#### Extracted data entries:
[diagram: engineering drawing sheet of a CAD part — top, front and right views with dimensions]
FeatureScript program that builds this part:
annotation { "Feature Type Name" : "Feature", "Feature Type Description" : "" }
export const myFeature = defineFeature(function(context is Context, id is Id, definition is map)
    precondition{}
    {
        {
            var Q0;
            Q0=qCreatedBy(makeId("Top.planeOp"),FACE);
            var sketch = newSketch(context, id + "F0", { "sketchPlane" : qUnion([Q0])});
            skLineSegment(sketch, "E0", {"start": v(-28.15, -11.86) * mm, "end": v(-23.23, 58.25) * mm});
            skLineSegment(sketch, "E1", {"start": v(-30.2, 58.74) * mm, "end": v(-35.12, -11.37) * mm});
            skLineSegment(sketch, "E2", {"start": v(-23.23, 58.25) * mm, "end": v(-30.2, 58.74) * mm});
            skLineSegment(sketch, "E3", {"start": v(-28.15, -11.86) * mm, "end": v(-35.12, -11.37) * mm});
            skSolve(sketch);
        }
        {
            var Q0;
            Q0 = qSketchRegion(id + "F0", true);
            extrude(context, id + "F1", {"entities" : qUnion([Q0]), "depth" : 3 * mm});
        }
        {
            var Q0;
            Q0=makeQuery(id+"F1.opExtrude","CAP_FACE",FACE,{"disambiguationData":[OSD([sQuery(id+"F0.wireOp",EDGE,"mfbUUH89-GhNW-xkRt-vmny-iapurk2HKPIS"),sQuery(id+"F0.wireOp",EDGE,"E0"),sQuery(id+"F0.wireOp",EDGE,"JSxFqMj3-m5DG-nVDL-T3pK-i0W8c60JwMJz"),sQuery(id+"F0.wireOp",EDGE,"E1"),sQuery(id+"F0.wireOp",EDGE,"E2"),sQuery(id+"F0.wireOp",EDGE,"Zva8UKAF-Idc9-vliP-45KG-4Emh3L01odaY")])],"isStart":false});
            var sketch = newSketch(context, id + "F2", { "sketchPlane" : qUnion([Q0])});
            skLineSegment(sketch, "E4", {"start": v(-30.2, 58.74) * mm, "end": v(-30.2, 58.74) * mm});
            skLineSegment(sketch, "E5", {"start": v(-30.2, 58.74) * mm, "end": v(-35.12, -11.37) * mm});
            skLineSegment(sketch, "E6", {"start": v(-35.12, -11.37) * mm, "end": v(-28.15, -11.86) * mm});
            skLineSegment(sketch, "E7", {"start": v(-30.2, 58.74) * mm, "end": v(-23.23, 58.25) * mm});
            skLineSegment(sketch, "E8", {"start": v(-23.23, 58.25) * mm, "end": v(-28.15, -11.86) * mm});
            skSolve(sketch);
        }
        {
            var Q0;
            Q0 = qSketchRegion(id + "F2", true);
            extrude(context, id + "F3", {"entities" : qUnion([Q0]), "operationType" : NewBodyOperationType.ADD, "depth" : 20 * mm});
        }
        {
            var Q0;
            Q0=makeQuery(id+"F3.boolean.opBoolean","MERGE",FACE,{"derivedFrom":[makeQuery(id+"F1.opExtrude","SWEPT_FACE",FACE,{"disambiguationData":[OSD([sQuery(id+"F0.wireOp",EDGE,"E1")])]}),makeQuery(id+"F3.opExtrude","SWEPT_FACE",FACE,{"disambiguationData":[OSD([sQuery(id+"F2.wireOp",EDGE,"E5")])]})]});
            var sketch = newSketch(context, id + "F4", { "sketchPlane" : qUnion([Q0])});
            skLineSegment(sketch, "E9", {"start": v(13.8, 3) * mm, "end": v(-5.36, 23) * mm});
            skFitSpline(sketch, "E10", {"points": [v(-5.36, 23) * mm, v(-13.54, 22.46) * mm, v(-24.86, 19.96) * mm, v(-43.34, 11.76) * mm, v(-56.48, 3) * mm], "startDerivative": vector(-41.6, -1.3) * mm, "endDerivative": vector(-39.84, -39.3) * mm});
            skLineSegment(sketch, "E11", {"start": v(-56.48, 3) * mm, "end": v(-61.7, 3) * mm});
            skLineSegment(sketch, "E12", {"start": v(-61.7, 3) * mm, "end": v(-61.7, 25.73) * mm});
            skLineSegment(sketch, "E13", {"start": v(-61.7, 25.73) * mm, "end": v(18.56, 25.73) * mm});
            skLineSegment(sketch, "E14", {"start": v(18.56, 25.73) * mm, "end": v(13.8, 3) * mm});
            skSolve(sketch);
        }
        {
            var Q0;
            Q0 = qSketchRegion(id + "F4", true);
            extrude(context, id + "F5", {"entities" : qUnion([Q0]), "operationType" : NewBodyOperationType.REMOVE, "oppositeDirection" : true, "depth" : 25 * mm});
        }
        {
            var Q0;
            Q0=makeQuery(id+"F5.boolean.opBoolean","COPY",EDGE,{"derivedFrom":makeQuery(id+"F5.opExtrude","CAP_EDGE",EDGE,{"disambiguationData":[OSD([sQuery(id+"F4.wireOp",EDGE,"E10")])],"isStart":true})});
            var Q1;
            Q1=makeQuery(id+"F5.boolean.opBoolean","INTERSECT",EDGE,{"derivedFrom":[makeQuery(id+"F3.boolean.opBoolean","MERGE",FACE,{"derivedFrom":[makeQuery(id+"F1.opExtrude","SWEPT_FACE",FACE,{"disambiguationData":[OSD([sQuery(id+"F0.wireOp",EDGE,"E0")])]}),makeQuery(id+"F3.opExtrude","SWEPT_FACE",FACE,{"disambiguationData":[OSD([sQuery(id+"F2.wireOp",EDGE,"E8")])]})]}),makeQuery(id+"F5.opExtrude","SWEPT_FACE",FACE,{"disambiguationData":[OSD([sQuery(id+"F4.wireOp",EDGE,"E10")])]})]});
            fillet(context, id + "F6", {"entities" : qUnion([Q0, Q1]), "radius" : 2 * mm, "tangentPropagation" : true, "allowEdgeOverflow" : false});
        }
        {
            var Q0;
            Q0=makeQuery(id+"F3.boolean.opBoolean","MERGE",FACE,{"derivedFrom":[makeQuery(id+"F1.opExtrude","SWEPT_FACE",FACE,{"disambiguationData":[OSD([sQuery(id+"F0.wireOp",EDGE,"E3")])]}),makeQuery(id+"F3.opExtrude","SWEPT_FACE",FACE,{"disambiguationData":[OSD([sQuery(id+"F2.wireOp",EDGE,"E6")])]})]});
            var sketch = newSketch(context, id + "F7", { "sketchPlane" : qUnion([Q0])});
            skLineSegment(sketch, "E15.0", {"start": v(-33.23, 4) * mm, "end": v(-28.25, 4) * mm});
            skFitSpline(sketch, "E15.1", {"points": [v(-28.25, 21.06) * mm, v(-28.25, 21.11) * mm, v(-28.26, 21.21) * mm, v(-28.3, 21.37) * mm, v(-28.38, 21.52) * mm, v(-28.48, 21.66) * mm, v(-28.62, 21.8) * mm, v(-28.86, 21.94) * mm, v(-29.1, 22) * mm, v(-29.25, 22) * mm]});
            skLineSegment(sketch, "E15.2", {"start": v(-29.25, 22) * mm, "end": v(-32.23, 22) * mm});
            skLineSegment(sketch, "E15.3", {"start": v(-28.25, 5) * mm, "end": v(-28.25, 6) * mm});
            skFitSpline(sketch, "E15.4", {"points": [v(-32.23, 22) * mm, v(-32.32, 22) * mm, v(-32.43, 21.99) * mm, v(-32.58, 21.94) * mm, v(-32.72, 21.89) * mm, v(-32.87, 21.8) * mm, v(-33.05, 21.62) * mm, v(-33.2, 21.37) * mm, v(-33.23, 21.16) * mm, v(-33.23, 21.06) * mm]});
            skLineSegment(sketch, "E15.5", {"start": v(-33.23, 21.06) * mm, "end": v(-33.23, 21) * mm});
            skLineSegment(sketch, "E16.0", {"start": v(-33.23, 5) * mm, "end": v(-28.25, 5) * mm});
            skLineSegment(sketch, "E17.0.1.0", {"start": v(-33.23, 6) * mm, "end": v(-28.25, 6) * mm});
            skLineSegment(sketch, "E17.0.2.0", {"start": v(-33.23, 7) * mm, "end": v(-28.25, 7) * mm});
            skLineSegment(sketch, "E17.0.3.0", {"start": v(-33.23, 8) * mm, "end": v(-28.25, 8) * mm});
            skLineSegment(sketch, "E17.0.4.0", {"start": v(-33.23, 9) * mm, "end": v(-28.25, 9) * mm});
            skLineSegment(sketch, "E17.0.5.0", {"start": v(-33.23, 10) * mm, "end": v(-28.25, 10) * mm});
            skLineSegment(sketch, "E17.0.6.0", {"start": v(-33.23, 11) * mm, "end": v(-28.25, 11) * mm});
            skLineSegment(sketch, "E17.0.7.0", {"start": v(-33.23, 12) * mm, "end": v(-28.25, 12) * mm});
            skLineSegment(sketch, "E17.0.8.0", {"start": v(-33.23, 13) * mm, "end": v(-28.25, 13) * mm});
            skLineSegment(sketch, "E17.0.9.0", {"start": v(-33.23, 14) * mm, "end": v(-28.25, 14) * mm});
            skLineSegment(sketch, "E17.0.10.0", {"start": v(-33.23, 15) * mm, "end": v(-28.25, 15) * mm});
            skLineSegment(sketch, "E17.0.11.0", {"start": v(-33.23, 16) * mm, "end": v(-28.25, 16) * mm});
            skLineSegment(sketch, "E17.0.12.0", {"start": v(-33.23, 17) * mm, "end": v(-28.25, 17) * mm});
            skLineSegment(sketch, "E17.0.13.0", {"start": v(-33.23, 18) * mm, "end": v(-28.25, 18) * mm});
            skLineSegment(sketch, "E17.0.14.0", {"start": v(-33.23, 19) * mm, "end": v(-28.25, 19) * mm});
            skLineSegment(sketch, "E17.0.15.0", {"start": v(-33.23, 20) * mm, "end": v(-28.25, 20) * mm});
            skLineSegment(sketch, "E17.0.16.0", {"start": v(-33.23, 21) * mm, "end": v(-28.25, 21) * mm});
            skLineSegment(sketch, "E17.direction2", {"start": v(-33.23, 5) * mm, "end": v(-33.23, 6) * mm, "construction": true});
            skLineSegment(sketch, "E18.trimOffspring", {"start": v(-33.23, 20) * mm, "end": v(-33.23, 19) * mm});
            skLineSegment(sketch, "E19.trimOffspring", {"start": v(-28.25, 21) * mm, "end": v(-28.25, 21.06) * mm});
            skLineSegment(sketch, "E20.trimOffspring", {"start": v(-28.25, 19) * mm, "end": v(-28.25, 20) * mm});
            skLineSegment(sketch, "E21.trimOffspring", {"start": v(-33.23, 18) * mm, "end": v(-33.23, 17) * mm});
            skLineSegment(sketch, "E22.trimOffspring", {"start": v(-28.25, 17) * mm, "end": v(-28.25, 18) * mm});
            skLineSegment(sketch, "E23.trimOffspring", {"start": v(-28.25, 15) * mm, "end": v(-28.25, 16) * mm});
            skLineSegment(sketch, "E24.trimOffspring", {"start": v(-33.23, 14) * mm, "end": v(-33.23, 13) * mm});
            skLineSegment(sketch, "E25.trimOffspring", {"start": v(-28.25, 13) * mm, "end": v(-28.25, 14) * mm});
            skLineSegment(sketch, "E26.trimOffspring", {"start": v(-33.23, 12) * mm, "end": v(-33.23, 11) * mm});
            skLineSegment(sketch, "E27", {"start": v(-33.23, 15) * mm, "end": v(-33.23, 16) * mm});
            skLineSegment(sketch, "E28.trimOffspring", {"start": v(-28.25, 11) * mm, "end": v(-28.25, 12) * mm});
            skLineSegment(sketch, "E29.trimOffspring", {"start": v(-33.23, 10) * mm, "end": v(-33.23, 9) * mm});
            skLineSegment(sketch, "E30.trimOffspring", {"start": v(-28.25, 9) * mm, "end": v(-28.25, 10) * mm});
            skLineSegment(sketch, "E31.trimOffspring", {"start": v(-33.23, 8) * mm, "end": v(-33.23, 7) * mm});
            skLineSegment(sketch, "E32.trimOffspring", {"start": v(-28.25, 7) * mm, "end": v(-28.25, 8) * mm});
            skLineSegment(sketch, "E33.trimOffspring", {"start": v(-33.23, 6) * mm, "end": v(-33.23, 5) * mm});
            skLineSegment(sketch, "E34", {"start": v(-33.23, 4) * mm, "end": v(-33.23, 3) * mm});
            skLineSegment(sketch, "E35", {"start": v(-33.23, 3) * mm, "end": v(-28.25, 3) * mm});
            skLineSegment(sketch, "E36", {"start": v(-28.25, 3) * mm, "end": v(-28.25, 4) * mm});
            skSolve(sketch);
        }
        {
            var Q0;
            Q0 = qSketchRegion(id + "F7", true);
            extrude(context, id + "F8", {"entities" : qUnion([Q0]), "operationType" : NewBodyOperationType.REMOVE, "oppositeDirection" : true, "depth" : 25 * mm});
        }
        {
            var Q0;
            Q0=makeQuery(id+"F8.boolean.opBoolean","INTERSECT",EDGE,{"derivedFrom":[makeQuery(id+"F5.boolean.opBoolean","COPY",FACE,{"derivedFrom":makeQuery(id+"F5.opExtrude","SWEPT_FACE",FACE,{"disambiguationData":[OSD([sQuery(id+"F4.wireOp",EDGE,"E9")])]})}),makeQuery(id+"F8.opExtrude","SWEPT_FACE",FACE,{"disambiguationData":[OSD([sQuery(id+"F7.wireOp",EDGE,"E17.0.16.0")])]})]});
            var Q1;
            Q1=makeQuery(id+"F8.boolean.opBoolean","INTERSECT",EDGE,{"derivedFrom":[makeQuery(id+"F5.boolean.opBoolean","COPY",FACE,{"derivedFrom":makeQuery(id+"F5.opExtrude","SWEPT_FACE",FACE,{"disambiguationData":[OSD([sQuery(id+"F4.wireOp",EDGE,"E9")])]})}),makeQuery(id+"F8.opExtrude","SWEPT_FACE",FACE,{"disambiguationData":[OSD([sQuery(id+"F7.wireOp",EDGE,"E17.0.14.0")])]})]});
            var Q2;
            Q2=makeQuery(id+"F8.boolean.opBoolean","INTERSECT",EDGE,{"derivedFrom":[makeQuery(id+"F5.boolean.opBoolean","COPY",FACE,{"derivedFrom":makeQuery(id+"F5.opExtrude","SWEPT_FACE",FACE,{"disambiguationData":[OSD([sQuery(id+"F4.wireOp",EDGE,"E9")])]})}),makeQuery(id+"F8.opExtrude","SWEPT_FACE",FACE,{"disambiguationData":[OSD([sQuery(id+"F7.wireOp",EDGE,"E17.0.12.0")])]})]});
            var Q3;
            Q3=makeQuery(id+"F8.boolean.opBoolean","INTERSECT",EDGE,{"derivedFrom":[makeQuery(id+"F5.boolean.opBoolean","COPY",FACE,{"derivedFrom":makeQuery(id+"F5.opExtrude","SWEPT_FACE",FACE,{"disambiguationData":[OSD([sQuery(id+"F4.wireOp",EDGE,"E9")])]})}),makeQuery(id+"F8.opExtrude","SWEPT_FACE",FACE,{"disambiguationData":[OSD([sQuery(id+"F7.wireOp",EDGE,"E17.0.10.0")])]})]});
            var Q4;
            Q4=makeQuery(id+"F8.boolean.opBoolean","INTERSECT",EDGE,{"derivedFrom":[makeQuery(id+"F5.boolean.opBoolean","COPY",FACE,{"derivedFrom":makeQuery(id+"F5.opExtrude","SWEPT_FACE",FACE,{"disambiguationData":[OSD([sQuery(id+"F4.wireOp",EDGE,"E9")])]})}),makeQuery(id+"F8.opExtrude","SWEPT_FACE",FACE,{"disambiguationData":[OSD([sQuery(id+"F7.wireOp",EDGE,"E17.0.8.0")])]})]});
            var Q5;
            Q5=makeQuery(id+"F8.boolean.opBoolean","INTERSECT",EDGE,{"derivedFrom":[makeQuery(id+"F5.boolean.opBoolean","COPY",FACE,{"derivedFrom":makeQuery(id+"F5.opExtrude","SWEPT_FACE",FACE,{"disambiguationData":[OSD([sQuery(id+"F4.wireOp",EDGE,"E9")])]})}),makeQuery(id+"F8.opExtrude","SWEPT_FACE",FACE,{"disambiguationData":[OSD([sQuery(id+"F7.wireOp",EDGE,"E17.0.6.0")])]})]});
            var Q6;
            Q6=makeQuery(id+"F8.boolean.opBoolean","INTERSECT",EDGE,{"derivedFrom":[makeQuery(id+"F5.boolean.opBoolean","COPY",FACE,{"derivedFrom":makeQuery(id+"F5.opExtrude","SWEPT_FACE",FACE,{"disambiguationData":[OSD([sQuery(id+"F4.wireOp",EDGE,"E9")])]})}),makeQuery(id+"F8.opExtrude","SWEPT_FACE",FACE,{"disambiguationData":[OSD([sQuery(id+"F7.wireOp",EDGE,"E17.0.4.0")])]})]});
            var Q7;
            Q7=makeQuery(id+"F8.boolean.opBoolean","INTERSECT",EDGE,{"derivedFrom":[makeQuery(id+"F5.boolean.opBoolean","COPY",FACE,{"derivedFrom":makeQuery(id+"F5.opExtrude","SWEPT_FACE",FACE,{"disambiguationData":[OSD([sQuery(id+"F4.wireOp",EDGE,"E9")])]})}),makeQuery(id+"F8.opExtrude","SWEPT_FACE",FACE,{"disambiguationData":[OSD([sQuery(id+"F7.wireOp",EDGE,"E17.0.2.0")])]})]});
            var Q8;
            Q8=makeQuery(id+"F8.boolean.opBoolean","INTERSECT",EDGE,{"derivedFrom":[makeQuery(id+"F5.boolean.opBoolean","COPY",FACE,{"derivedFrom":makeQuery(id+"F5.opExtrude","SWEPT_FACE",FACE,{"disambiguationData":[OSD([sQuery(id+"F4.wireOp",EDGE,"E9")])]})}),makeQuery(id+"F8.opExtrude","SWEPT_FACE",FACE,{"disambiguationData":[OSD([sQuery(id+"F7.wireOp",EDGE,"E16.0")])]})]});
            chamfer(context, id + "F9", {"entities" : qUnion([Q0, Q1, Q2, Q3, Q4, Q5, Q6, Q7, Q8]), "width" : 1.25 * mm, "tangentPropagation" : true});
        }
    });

#### THE REQUEST:
Collect every line of the material above that contains the string "part", treating uppercase and lowercase letters as different.

#### OUTPUT:
[diagram: engineering drawing sheet of a CAD part — top, front and right views with dimensions]
FeatureScript program that builds this part:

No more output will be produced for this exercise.